===== Page extract =====

Teaching Comparative Government and Politics

Friday, April 20, 2007

Nigerian elections or crisis?

An "analysis" by Lydia Polgreen from the New York Times, Nigeria Frets Over How to Give Voters a Real Say, is a good lead in to the elections there.

Now that your students have studied about Nigeria, they ought to be able to critique Polgreen's analysis.

"The purple banner across the normally staid front page of The Guardian, a national daily newspaper here... [read] 'The election has brought Nigeria to the crossroads of an emergency... the options available to save the country from impending danger are now very few indeed. The usual, easy route is to advocate putting up with the charade, not rocking the boat. But Nigeria today is beyond such simplistic postulation.'

"The most likely danger is not the obvious -- the long-feared collapse of this vibrant nation of 250 ethnic groups into tribal and religious warfare.

"Indeed, eight years into its young democracy, Nigeria is in many ways a better nation than it was when President Olusegun Obasanjo took office in 1999. Some forms of corruption have been curbed. The national debt has been paid off, and the economy is growing. Nigeria’s role as a regional peace builder has also grown, and as The Guardian editorial demonstrates, it has a robust free press and a blossoming civic society.

===== Material shown =====

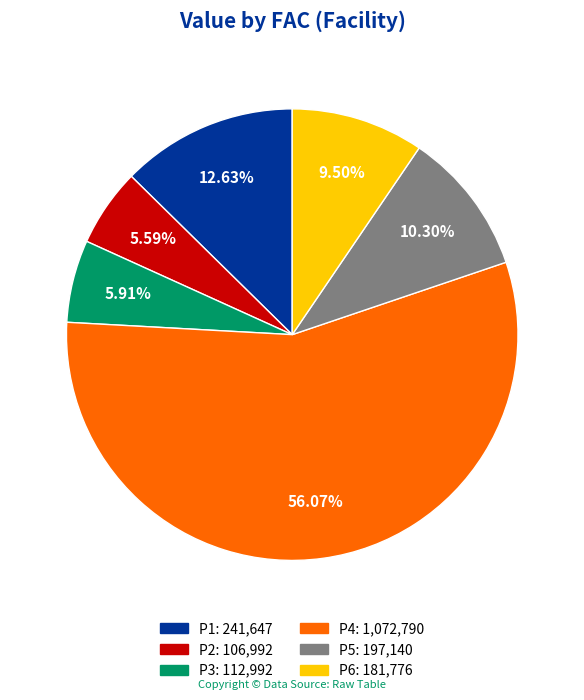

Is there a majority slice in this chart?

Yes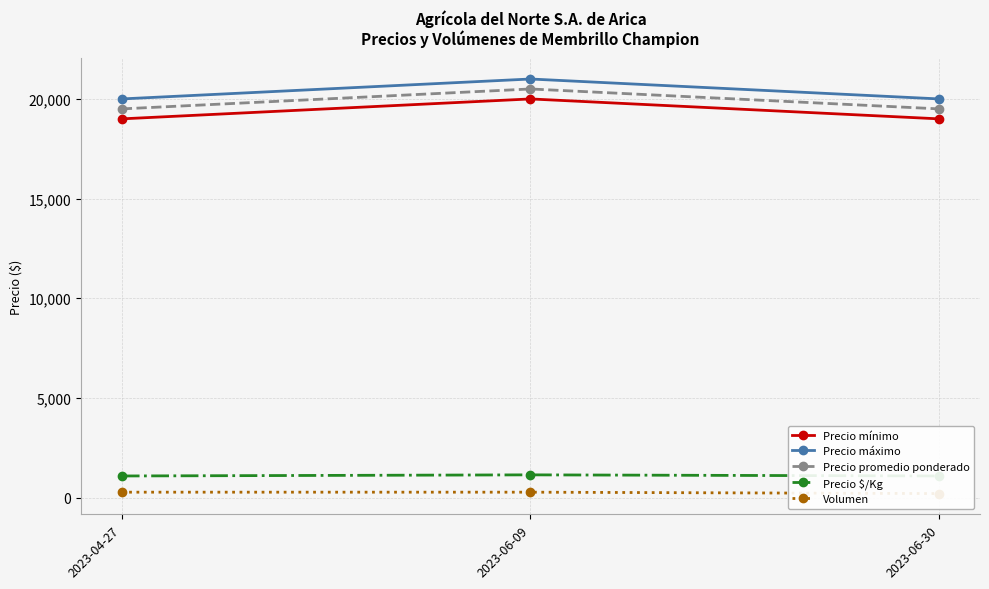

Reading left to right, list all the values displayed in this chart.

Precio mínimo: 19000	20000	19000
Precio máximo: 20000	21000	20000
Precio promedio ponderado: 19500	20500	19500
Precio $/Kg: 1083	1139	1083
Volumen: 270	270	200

=====
===== Material shown =====

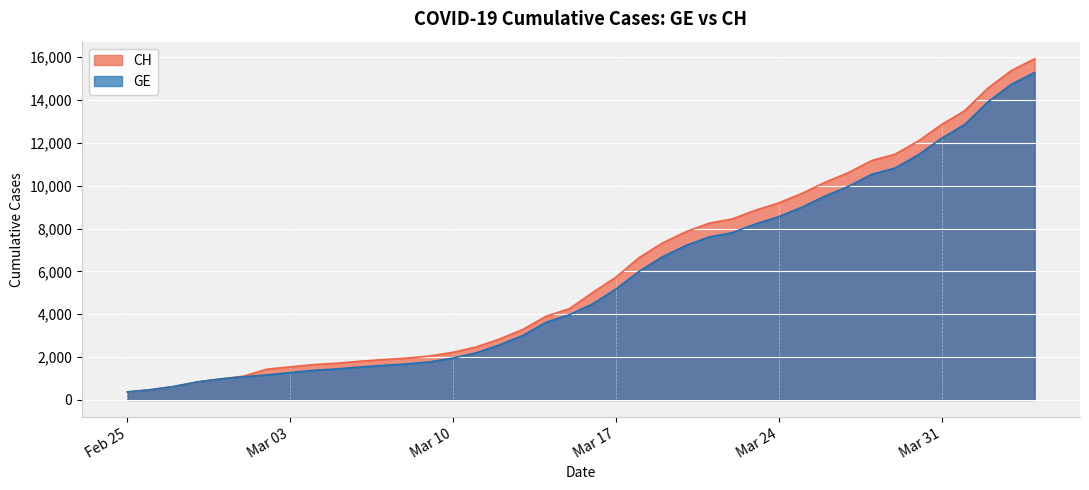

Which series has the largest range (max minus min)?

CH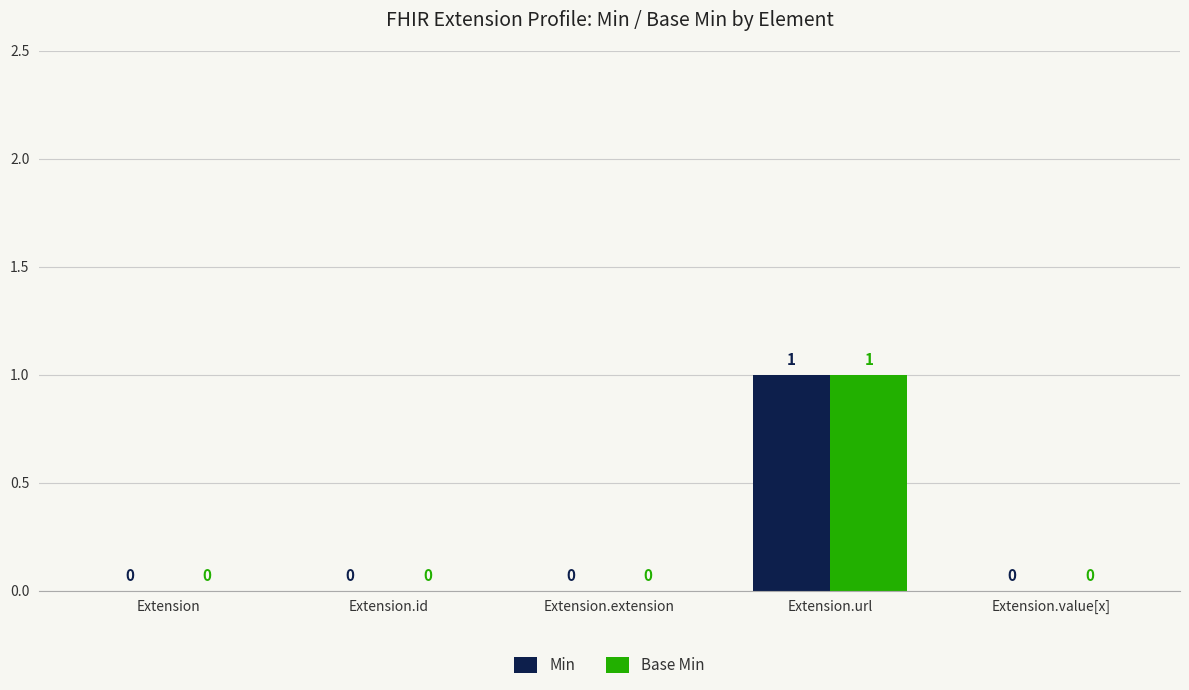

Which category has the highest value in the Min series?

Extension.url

=====
===== Material shown =====

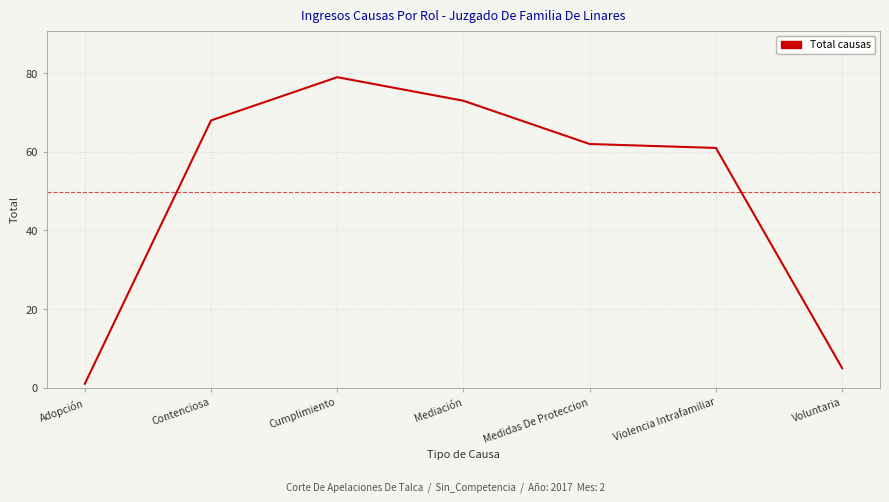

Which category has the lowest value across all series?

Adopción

=====

• Instruction 1:
According to the post on Nigerian elections, how many ethnic groups make up Nigeria?
• Instruction 2:
Extend the post on Nigerian elections by writing the passage that follows its final sentence.

• Answer box 1:
250

• Answer box 2:
"But that has not meant improvements in the way its leaders are chosen, nor in the way much of the country is run. The growing sentiment among international and local election observers is that electoral abuses are worse than ever...

"Nigeria has a reputation for going right to the edge of disaster and then suddenly pulling back. This tendency has kept the country from absolute crisis, with at least one exception — the Biafran civil war in the 1960s, which killed one million people...

"But Nigerians are beginning to wonder whether the national instinct for self-preservation that has bound them to their political elite, a bargain that has staved off disaster but also kept the majority in poverty, has been worthwhile, said Nnamdi K. Obasi, senior analyst at the International Crisis Group. 'All these masses of young, unemployed men we have in our streets, they have no stake in the current system,' he said. 'They have no hope, no future. They are not bound by the same sense of shared destiny of years past.'...

"In his essay the Trouble with Nigeria, written a generation ago, the novelist Chinua Achebe clearly says where the trouble lies: 'The trouble with Nigeria is simply and squarely a failure of leadership.'

"The lack of transparent elections is the reason, analysts say, that governance has been such a problem in Nigeria. 'The voters have almost no role at all in the system,' Mr. Nsirimovu, [a human rights advocate in the Niger Delta region], said. 'So how can we have good leaders?'


1 Comments:

At 10:05 AM, Blogger Ken Wedding said...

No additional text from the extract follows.